Records contained in a dataset:
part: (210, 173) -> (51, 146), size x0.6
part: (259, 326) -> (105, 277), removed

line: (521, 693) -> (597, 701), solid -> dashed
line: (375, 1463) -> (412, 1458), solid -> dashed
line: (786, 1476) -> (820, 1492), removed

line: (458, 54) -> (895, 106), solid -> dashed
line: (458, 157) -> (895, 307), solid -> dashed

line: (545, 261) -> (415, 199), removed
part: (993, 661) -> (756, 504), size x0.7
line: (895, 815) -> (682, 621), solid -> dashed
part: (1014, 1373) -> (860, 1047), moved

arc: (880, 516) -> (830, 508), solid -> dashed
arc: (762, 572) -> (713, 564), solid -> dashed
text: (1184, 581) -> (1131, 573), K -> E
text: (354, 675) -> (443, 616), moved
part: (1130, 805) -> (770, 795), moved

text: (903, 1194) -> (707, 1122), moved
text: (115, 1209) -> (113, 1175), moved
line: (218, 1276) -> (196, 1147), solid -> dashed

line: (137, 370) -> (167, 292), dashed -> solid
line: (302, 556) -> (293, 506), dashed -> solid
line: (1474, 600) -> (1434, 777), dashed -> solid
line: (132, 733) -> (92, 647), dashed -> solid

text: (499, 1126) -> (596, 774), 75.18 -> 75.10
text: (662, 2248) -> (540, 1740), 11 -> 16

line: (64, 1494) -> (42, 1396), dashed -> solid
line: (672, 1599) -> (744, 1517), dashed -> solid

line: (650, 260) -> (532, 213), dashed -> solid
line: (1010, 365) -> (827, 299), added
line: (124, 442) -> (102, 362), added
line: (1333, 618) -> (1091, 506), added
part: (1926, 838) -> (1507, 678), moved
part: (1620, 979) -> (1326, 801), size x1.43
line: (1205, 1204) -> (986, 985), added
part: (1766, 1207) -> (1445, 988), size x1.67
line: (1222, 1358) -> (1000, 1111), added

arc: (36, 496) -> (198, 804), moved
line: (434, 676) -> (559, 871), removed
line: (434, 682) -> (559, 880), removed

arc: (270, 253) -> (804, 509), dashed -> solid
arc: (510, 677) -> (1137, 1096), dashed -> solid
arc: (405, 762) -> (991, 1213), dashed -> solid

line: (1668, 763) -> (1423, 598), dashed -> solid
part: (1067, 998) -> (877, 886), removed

# DESCRIPTION OF THE TASK
Each record above is to be written out again, without any change.

# SOLUTION FOR THIS EXERCISE
part: (210, 173) -> (51, 146), size x0.6
part: (259, 326) -> (105, 277), removed

line: (521, 693) -> (597, 701), solid -> dashed
line: (375, 1463) -> (412, 1458), solid -> dashed
line: (786, 1476) -> (820, 1492), removed

line: (458, 54) -> (895, 106), solid -> dashed
line: (458, 157) -> (895, 307), solid -> dashed

line: (545, 261) -> (415, 199), removed
part: (993, 661) -> (756, 504), size x0.7
line: (895, 815) -> (682, 621), solid -> dashed
part: (1014, 1373) -> (860, 1047), moved

arc: (880, 516) -> (830, 508), solid -> dashed
arc: (762, 572) -> (713, 564), solid -> dashed
text: (1184, 581) -> (1131, 573), K -> E
text: (354, 675) -> (443, 616), moved
part: (1130, 805) -> (770, 795), moved

text: (903, 1194) -> (707, 1122), moved
text: (115, 1209) -> (113, 1175), moved
line: (218, 1276) -> (196, 1147), solid -> dashed

line: (137, 370) -> (167, 292), dashed -> solid
line: (302, 556) -> (293, 506), dashed -> solid
line: (1474, 600) -> (1434, 777), dashed -> solid
line: (132, 733) -> (92, 647), dashed -> solid

text: (499, 1126) -> (596, 774), 75.18 -> 75.10
text: (662, 2248) -> (540, 1740), 11 -> 16

line: (64, 1494) -> (42, 1396), dashed -> solid
line: (672, 1599) -> (744, 1517), dashed -> solid

line: (650, 260) -> (532, 213), dashed -> solid
line: (1010, 365) -> (827, 299), added
line: (124, 442) -> (102, 362), added
line: (1333, 618) -> (1091, 506), added
part: (1926, 838) -> (1507, 678), moved
part: (1620, 979) -> (1326, 801), size x1.43
line: (1205, 1204) -> (986, 985), added
part: (1766, 1207) -> (1445, 988), size x1.67
line: (1222, 1358) -> (1000, 1111), added

arc: (36, 496) -> (198, 804), moved
line: (434, 676) -> (559, 871), removed
line: (434, 682) -> (559, 880), removed

arc: (270, 253) -> (804, 509), dashed -> solid
arc: (510, 677) -> (1137, 1096), dashed -> solid
arc: (405, 762) -> (991, 1213), dashed -> solid

line: (1668, 763) -> (1423, 598), dashed -> solid
part: (1067, 998) -> (877, 886), removed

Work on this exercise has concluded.